-- The task --
If a line in the entries below includes the string "trefft", copy it out.

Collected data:

┄┄┄┄┄┄┄┄┄┄

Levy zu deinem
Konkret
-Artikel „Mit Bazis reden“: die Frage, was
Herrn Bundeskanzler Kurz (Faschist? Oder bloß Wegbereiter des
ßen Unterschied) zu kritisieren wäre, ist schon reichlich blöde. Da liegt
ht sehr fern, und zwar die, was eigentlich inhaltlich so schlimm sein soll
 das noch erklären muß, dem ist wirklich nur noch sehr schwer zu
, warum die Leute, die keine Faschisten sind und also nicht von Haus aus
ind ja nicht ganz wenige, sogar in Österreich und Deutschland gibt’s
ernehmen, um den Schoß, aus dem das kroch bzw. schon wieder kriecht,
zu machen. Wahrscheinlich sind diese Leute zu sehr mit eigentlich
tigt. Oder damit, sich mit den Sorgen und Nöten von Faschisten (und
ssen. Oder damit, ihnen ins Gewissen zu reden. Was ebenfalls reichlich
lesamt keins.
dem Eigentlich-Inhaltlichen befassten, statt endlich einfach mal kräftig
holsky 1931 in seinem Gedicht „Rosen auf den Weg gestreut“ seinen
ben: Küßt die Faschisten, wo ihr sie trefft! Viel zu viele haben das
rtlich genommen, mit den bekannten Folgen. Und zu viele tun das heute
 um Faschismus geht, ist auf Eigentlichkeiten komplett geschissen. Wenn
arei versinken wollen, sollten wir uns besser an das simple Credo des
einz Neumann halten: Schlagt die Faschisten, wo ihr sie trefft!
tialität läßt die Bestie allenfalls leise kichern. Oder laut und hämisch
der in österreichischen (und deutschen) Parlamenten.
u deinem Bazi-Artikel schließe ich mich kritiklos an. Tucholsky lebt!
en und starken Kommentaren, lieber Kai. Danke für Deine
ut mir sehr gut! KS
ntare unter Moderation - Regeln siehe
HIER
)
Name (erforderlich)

┄┄┄┄┄┄┄┄┄┄

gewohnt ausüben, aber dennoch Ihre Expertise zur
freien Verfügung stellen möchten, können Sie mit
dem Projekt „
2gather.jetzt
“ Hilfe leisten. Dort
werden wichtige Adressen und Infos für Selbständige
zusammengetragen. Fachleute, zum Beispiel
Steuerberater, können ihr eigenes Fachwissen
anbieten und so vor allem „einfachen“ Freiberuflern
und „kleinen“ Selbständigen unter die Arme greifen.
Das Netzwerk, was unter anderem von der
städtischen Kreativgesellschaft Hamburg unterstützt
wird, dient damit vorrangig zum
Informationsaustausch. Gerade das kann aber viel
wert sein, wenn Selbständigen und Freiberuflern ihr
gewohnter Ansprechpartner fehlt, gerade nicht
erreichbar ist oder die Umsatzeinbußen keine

┄┄┄┄┄┄┄┄┄┄

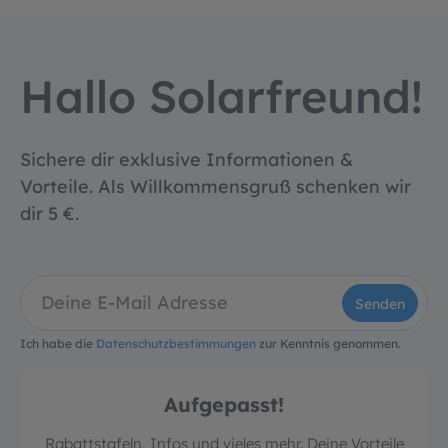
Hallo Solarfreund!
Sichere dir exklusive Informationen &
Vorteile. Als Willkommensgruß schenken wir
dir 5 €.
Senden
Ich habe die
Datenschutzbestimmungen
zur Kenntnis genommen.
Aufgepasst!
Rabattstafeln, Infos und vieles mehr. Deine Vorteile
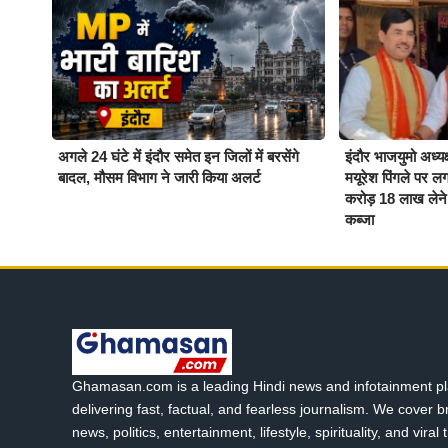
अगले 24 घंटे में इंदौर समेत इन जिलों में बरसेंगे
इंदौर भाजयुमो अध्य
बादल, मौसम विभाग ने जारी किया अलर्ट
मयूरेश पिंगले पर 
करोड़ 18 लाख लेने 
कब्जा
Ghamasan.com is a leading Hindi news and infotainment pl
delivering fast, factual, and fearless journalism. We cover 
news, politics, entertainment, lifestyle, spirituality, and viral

┄┄┄┄┄┄┄┄┄┄

-- Answer to this exercise --
ben: Küßt die Faschisten, wo ihr sie trefft! Viel zu viele haben das
einz Neumann halten: Schlagt die Faschisten, wo ihr sie trefft!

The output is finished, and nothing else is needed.